Stiglitz spiega perché l’Italia deve uscire dall’euro: “In assenza di riforme significative, i benefici di un’uscita dell’Italia dall’euro sarebbero evidenti e notevoli. Un tasso di cambio più basso permetterebbe all’Italia di esportare di più. I consumatori cambierebbero i prodotti di importazione con prodotti made-in-Italy. I turisti troverebbero il paese più conveniente come destinazione. Tutto questo stimolerebbe la domanda e aumenterebbe il gettito fiscale di cui il governo può disporre. La crescita aumenterebbe, i livelli di disoccupazione dell’Italia (all’11,2 percento, con il 33,1 percento di disoccupazione giovanile) scenderebbero”.

Stiglitz suggerisce all’Italia la via per uscire dall’euro: “La sfida, naturalmente, è quale sia il modo migliore per uscire dall’eurozona minimizzando i costi economici e politici. Un’ampia ristrutturazione del debito, condotta con speciale attenzione alle conseguenze che avrebbe per le istituzioni finanziarie interne, sarebbe essenziale. Senza una tale ristrutturazione, il peso del debito denominato in euro salirebbe, annullando forse una gran parte dei potenziali vantaggi”.

Questa la conclusione di Stiglitz: “Se il nuovo governo italiano sarà in grado di gestire una tale uscita, l’Italia starà meglio. E starà meglio anche il resto d’Europa”.

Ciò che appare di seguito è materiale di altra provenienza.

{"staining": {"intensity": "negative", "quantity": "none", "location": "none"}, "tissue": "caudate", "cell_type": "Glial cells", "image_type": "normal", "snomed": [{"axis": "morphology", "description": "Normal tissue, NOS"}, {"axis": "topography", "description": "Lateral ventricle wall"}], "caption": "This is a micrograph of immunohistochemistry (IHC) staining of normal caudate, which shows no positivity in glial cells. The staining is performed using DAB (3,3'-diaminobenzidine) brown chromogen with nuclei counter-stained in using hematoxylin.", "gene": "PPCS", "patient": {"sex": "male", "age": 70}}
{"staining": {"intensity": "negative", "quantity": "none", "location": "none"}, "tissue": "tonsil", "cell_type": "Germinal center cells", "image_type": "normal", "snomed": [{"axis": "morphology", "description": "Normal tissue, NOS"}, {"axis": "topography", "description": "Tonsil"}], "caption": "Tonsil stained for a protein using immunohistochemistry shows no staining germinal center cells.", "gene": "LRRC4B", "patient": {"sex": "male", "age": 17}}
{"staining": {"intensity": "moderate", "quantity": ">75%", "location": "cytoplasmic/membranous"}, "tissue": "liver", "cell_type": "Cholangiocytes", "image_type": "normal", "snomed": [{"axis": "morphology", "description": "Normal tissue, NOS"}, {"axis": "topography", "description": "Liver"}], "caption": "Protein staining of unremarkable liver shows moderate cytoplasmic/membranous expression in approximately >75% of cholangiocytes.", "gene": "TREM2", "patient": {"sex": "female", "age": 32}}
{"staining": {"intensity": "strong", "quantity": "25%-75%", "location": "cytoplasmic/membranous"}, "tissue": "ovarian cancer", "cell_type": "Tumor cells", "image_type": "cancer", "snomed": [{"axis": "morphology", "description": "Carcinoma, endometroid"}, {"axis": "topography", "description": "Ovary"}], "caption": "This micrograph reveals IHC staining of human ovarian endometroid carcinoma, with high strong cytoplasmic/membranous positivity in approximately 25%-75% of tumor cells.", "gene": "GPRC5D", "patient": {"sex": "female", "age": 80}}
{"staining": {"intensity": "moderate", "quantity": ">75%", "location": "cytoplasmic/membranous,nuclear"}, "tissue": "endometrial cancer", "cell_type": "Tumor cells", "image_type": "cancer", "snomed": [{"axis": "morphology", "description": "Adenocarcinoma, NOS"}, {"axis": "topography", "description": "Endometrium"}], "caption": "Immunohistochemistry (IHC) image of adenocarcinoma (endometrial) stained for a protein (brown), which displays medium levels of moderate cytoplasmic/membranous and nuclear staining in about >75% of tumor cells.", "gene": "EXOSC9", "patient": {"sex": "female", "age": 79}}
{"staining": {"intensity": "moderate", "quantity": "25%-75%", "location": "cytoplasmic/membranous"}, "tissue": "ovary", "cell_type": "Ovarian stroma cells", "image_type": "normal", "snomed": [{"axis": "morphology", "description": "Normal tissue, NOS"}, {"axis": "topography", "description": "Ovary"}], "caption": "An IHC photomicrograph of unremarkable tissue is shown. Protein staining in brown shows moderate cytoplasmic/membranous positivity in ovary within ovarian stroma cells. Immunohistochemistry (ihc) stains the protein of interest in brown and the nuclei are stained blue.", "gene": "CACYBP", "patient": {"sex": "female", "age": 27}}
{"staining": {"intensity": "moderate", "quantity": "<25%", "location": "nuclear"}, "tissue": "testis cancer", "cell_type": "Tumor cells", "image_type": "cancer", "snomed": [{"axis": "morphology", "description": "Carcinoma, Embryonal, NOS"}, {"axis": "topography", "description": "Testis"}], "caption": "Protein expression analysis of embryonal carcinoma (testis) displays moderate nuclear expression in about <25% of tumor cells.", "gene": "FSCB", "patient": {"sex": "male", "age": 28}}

Cari amici, sono sei i Premi Nobel per l’Economia che hanno bocciato l’euro https://scenarieconomici.it/6-premi-nobel-p-krugman-m-friedman-j-stigliz-a-sen-j-mirrless-c-pissarides-leuro-e-una-patacca/ Ma una semplicissima massaia sa bene che fino al primo gennaio 2002, data in cui fu adottato l’euro, una famiglia italiana di quattro persone viveva dignitosamente con un milione e mezzo di lire. E che l’equivalente in euro, pari a 750 euro, ha ridotto quella famiglia in uno stato di povertà. La verità è che l’euro ha dimezzato il potere d’acquisto e raddoppiato il costo della vita. L’euro ha perpetrato il crimine epocale di trasformare l’Italia ricca in italiani poveri. Ebbene mi auguro che Salvini e Di Maio operino concretamente per liberare gli italiani dalla tirannia dell’euro e per riscattare il diritto dell’Italia a tornare a emettere una propria moneta nazionale. Uno Stato senza la sovranità monetaria non è semplicemente uno Stato. Per ora mi limito a osservare che il tema dell’uscita dell’Italia dall’euro non è menzionato nel cosiddetto “Contratto di governo”.